Tanzania has collected Tsh615 million ($270,000) as royalty from tanzanite small-scale miners in the first three months of 2018.
This, the government says, is $100,000 more than the total collected in the last three years.
Minerals
minister Angellah Kairuki said the increase (59 per cent) arose after
government introduced controls to curb illegal mining of the blue-violet
gemstone that is only found in Tanzania.
Last year, a
parliamentary committee investigated tanzanite mining and reported that
there was massive smuggling. The investigation revealed that the
country only received 5.2 per cent of revenues from global tanzanite
trade over the past decade.
Last September,
President John Magufuli ordered the military to build a 24km-long wall
with security cameras and checkpoints around tanzanite mining site in
the northern region to control illegal mining and trading activities.
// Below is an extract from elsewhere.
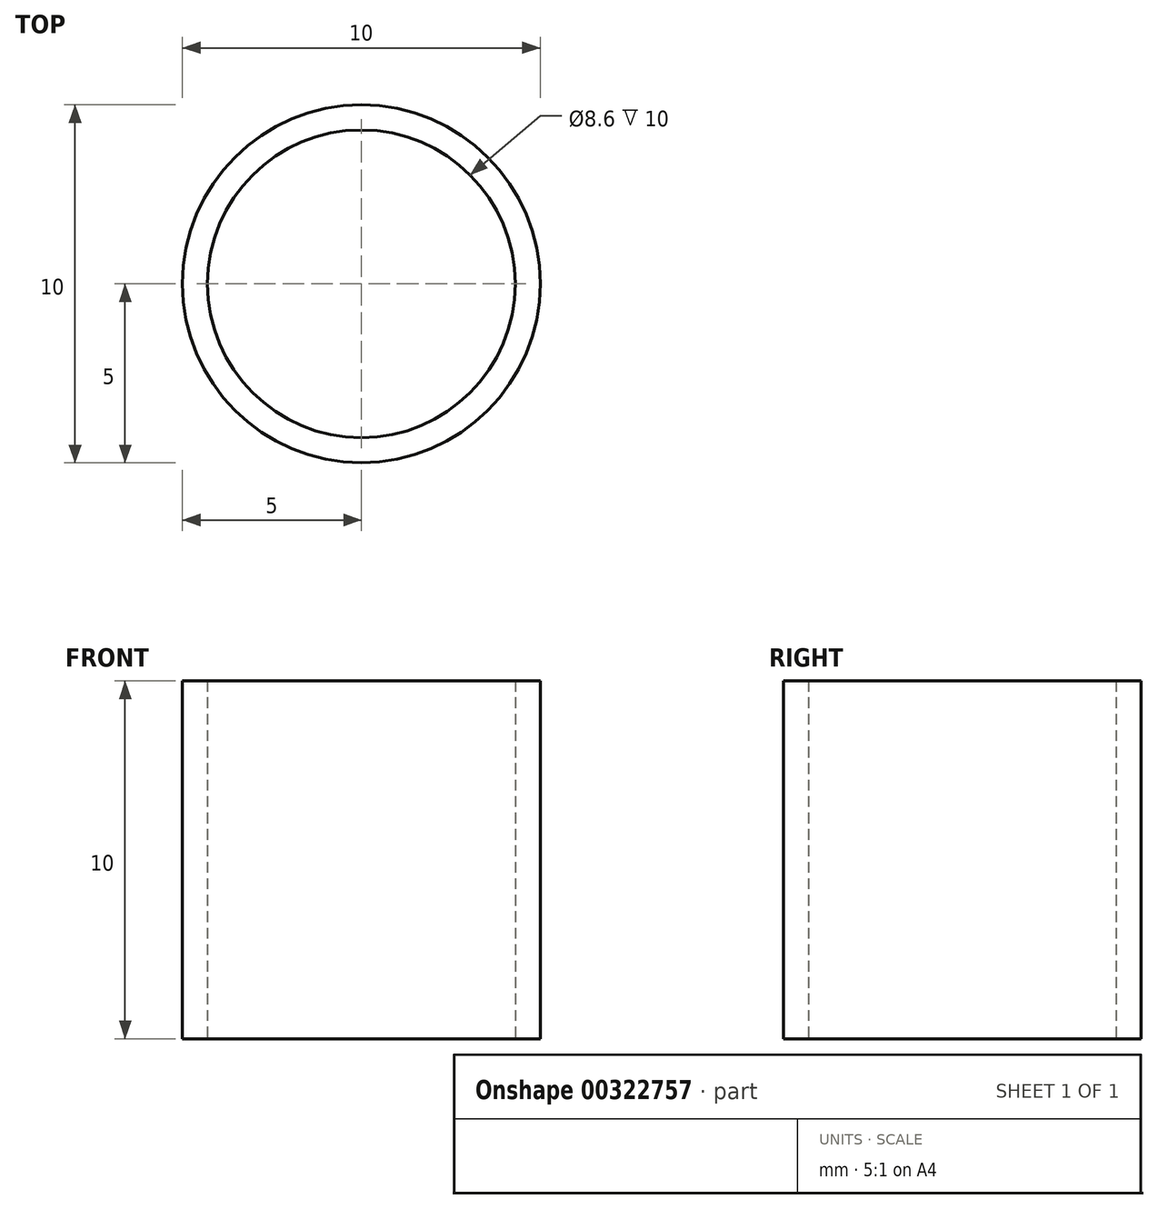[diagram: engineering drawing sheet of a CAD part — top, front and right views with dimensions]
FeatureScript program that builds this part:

He inaugurated the Great Mirerani Wall in April.
"Due
to such steps, the government collected Tsh714.67 million ($313,000) as
royalty for three months with Tsh614.67 million ($270,000) being from
artisanal tanzanite miners," Ms Kairuki told parliament on Thursday.
She was tabling her ministry's budget for the 2018/2019 financial year which starts in July.
Ms
Kairuki said the government had collected Tsh147.14 million ($64,700)
in royalties from the small-scale miners in 2017, Tsh71.86 million
($31,600) in 2016 and Tsh166.85 million ($73,400) in 2015.
The
Minerals budget has increased from Tsh52.445 billion ($23 million) in
the current financial year to Tsh58.9 billion ($26 million).
Ms
Kairuki said her ministry has only received 36 per cent of the current
budget, released in March, and 3.8 per cent of the development budget.
Tanzania
is overhauling its laws in the mining sector to enable it get a bigger
slice of the pie from its vast mineral resources.